6.5 Enhanced IGRP Operation
6.5.3 Choosing routes
EIGRP route selection is perhaps what distinguishes it most from other routing protocols. Following are its key characteristics:
  • EIGRP selects primary and backup routes that are kept in the topology table (up to six per destination). The primary routes are then moved to a routing table.
  • Like OSPF, EIGRP supports several types of routes: internal, external (that is, non-EIGRP), and summary routes.
  • EIGRP uses the same composite metric as IGRP to determine the best path. The metric can be based on five criteria. The default criteria used are as follows:
  • Bandwidth ---The smallest bandwidth between source and destination
  • Delay --- Cumulative interface delay along the path

Following are additional criteria that can be used. These criteria are not recommended for use because they do not result in the path selection choices that you may think.
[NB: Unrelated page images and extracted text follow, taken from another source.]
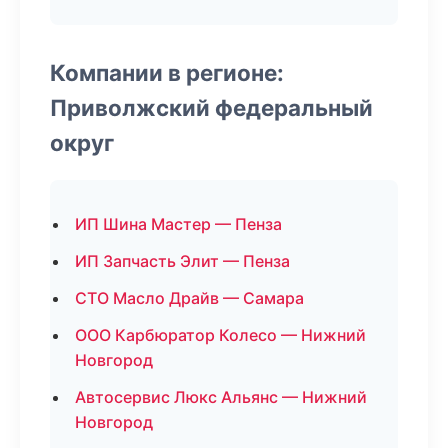
Компании в регионе:
Приволжский федеральный
округ
ИП Шина Мастер — Пенза
ИП Запчасть Элит — Пенза
СТО Масло Драйв — Самара
ООО Карбюратор Колесо — Нижний
Новгород
Автосервис Люкс Альянс — Нижний
Новгород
  • Reliability --- Worst reliability between source and destination based on keepalives
  • Loading --- Worst load on a link between source and destination based on bits per second
  • MTU --- Smallest MTU in path

Note: EIGRP doesn't sent updates unless there is a topology change. The reliability or loading of a link could change dramatically but this wouldn't necessarily change the topology. EIGRP, then, would not send any updates to advise of the change. Therefore, enabling the use of reliability or load does not really provide any additional intelligence to the path selection process.
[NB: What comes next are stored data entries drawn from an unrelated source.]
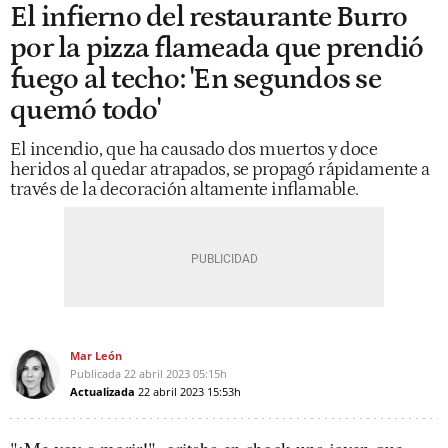
El infierno del restaurante Burro
por la pizza flameada que prendió
fuego al techo: 'En segundos se
quemó todo'
El incendio, que ha causado dos muertos y doce
heridos al quedar atrapados, se propagó rápidamente a
través de la decoración altamente inflamable.
Mar León
Publicada
22 abril 2023
05:15h
Actualizada
22 abril 2023
15:53h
EIGRP uses the DUAL algorithm to calculate the best route to a destination. DUAL selects routes based on the composite metric and ensures that the selected routes are loop free. In Figure , the EIGRP metric determines that the three-hop path using the T1 lines is a better route that the single 19.2-kbps link. RIP would select the single 19.2-kbps link by selecting the path based on hop count.
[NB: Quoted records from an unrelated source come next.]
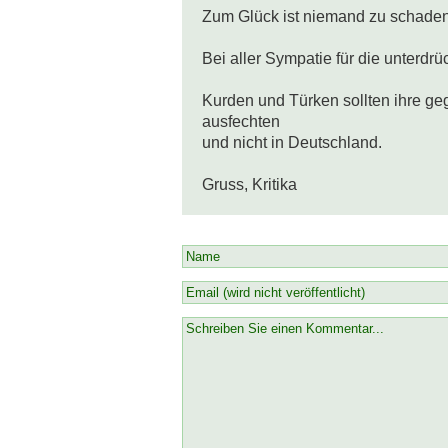
Zum Glück ist niemand zu schade
Bei aller Sympatie für die unterdrü
Kurden und Türken sollten ihre geg
ausfechten

und nicht in Deutschland.

Gruss, Kritika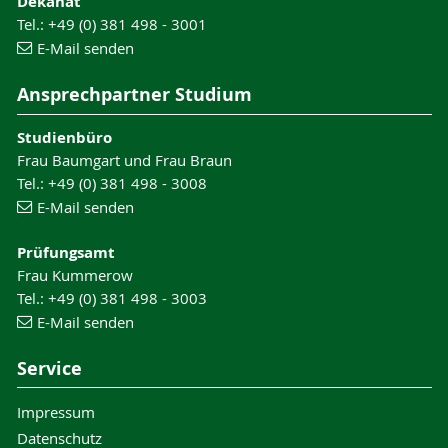
Dekanat
Tel.: +49 (0) 381 498 - 3001
E-Mail senden
Ansprechpartner Studium
Studienbüro
Frau Baumgart und Frau Braun
Tel.: +49 (0) 381 498 - 3008
E-Mail senden
Prüfungsamt
Frau Kummerow
Tel.: +49 (0) 381 498 - 3003
E-Mail senden
Service
Impressum
Datenschutz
EIGRP uses the following process to determine which routes to keep in the topology and route tables:

  1. DUAL is run on the topology table to determine the best and loop-free primary and backup routes to each destination.
  • "Best" is the lowest metric route that is calculated by adding the metric between the next-hop router and the destination (referred to as advertised distance) to the metric between the local router and the next-hop router (the total is referred to as feasible distance). For example, in Figure , from router A, the advertised distance to network 7 using router B is 21, and the feasible distance is 31 because of the additional link cost between routers A and B, which is 10.
  • The next-hop router(s) selected as the best path is referred to as the successor. Multiple successors can exist if they have the same feasible distance. All successors are added to the route table. In Figure , router B is the successor for network 7.
  • The next-hop router(s) for the backup path is referred to as the feasible successor. If the successor route is no longer valid and a suitable feasible successor exists, this feasible successor replaces an invalid successor in the routing table without a recomputation. More than one feasible successor can be kept at one time. These routes do not need to have the same feasible distance, but their advertised distance must be less than the feasible distance of the successor route.
  1. The successors and feasible successors are kept in the topology table, along with all other routes, and referred to as possible successors. The only routes removed are those that have a metric of infinity (unreachable).

Note: EIGRP uses the same composite metric as IGRP to determine the best path. The default criteria used for that metric are bandwidth (the smallest bandwidth between source and destination) and delay (cumulative interface delay along the path).